The lazy days of summer have brought forth a stunning resolution that forecasts a gathering storm on the imaging technology front. Correction: make that a tsunami.

In June, the American Medical Association passed Resolution 235. The resolution first reaffirmed the society’s position on physician self-referral and then committed and funded the association to battle any state or federal attempts to repeal the in-office ancillary exception to physician self-referral laws, “including the way they apply to imaging services.”

In recommending that the resolution be passed, the AMA’s reference committee stated that there existed no credible evidence that self-referral for imaging services results in unnecessary care or poor quality. In fact, the committee heard much testimony attesting to the fact that in-office imaging results in better quality and continuity of care, as well as patient convenience and reduced cost. The committee cited “overwhelming” support for this measure.

From whence did this resolution come? It was introduced by professional societies representing cardiologists, urologists, neurosurgeons, gastroenterologists, orthopedic surgeons, and OB-GYNs, plus the American Medical Group Association.

It is entrepreneurial, not illegal, to want to collect the technical fees for imaging services ordered, and who can blame the specialties listed abovesome of which pay some of the highest medical liability premiumsfor wishing to collect those technical fees. And yes, surely patients find it convenient to be imaged on the spot, should they require this. But plenty of data exists to support the fact that utilization rises when there is imaging technology on-site. Does anyone really believe that over-utilization is not a factor here? Take, for instance, the OB-GYN, and surely no specialty is more beleaguered than that one. Seventeen years ago, I underwent one, maybe two ultrasounds during my entire pregnancy. An informal poll of the two pregnant women in my office revealed that they each had considerably more than that: nine and 10…and counting.

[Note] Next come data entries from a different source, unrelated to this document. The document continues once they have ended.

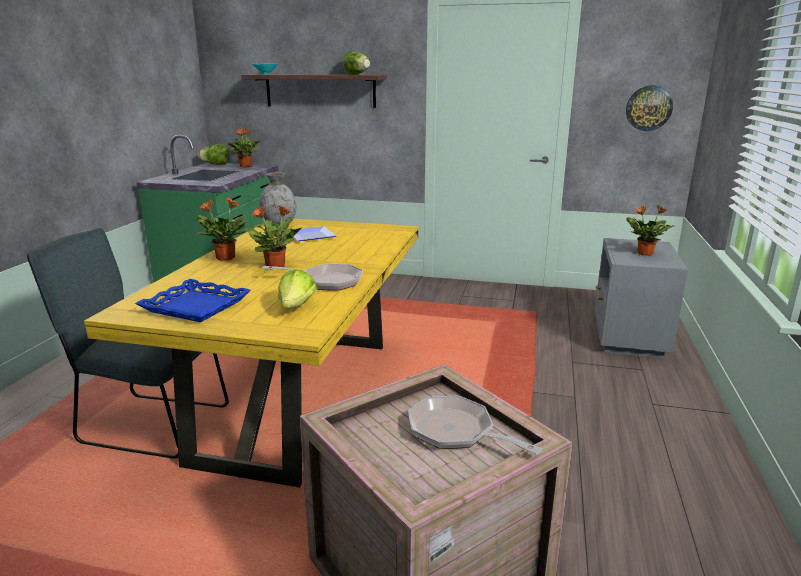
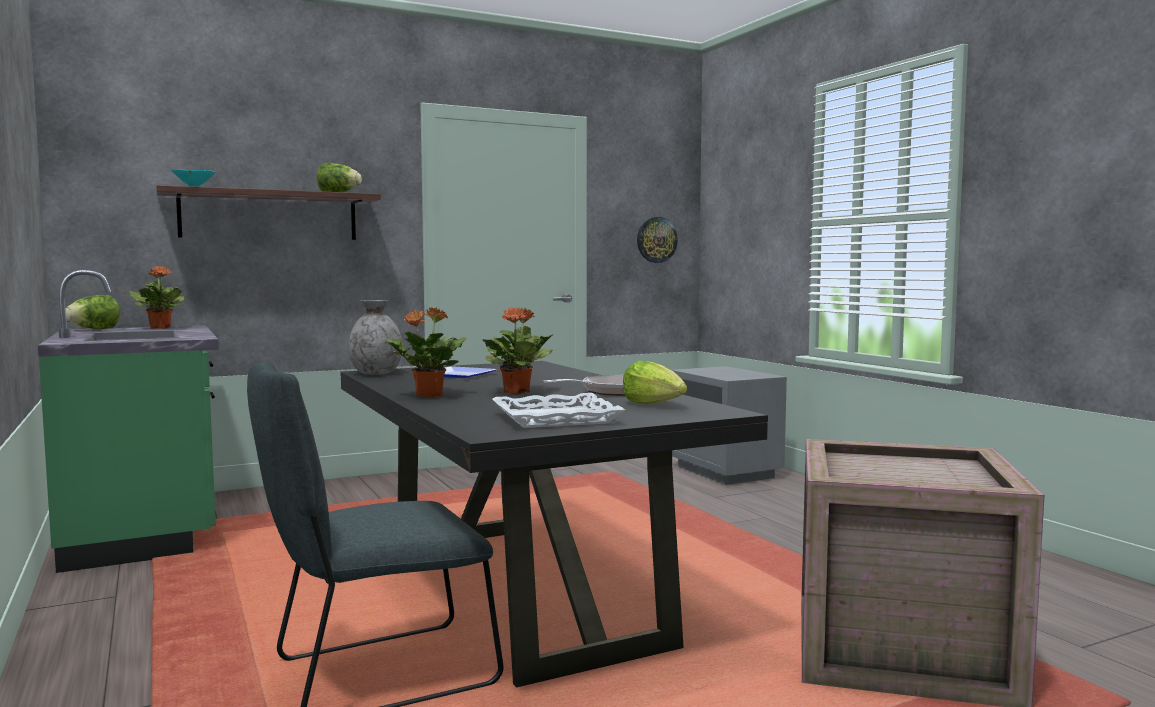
camera: 40 degrees left, 15 degrees down
yellow dining table [84,219,418,488] -> black dining table [340,361,768,688]
blue tray [135,279,251,322] -> white tray [492,393,625,428]
frying pan [408,395,542,455] -> none
potted plant [626,205,674,256] -> none

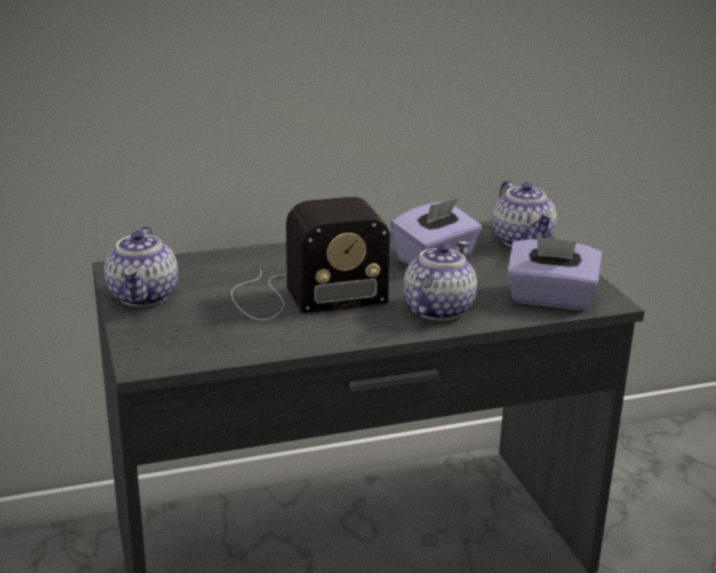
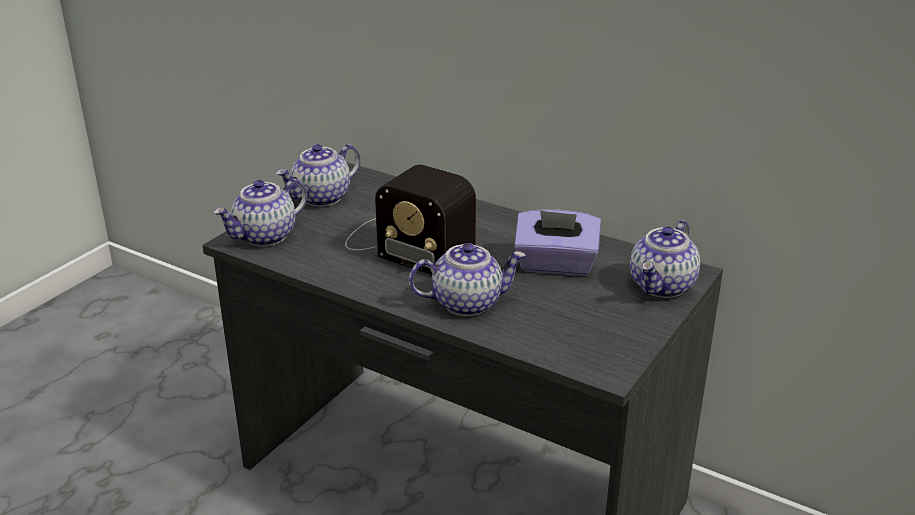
camera: 50 degrees right, 5 degrees up
purple tissue box [507,236,602,310] -> none
none -> teapot [213,179,307,246]

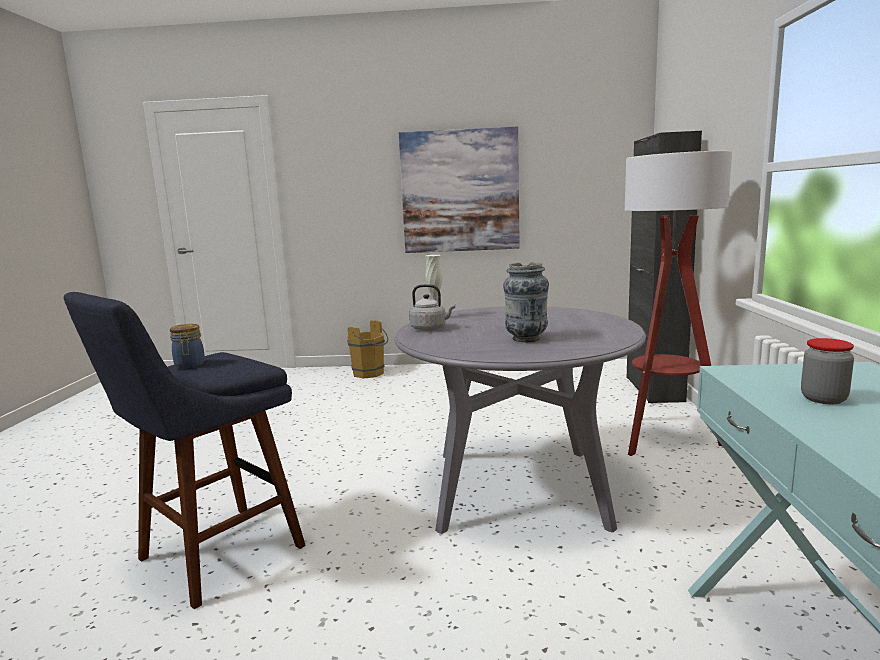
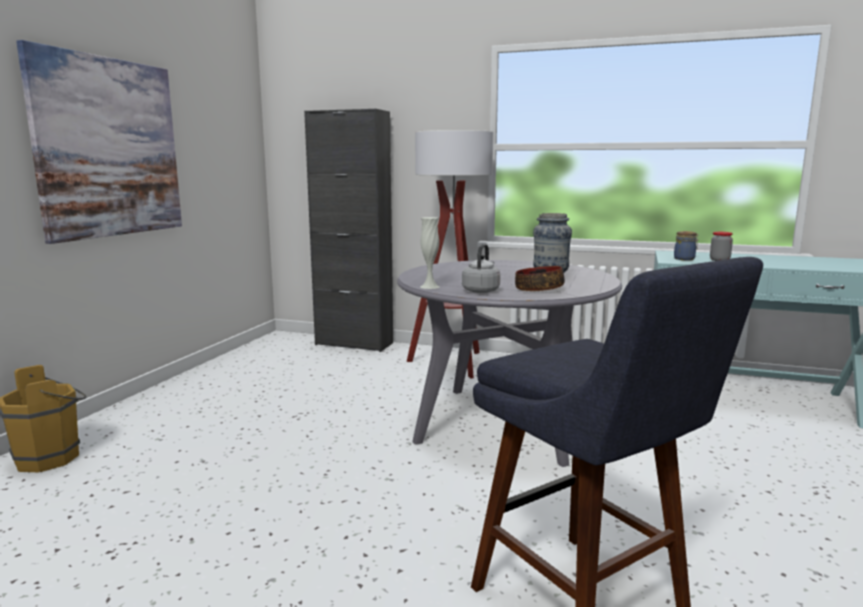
camera: 75 degrees left, 0 degrees up
jar [170,324,205,368] -> jar moved to [674,231,699,261]
none -> bowl [515,266,565,291]

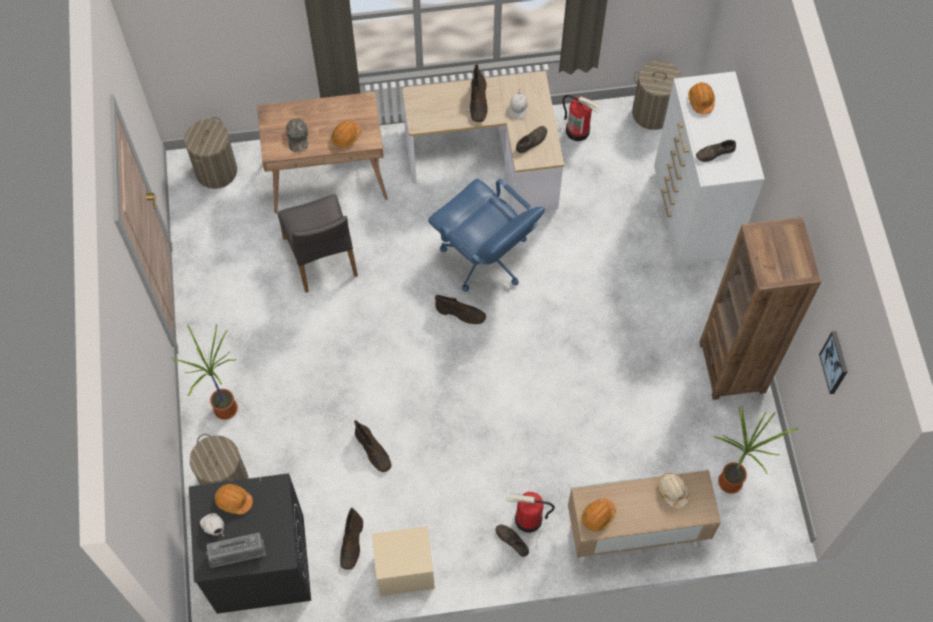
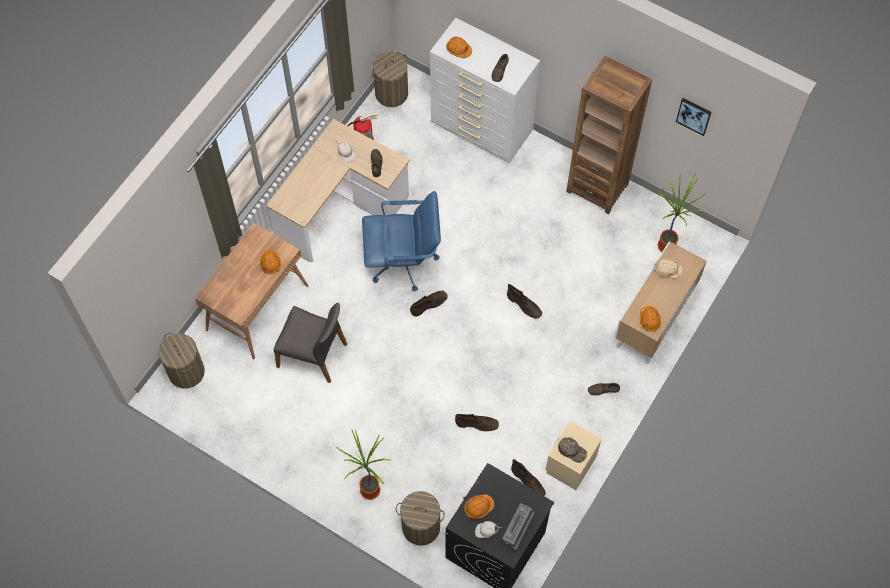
camera: 50 degrees left, 0 degrees up
green cap [286,118,308,152] -> green cap moved to [558,437,587,463]
brown boot [470,64,488,122] -> brown boot moved to [507,284,542,319]
fire extinguisher [506,492,555,533] -> none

Concern about medical liability may be a factor in this as well as other imaging modality utilization increases. But is all of this imaging medically necessary? Given the benefit of the doubt that improving the quality of care is the primary motivation here, where are the mammography units in the offices of the OB-GYNs? The AMA clearly is protecting the business interests of its members, but what of radiology? Where was radiology when the AMA sought the elusive evidence that in-office imaging promotes overutilization and decreased quality?

In preparing for a more – not less – competitive environment, radiology practices and departments must continue to add value, be it in improved turnaround, better access to appointment times and radiologists, state-of-the-art technology, continuing education, and new service lines, including innovative partnerships with other specialties.

By its very nature, a tsunami is unstoppable. Many of you already are engaged in multiple forms of collaboration with some of your major referrers. But it would be a grave mistake to throw in the towel and abdicate to the “orderers” on the subject of imaging appropriateness. Radiologists are the imaging experts, and in order to remain so, the voice of radiology must be heard loud and clear on this subject at every opportunity.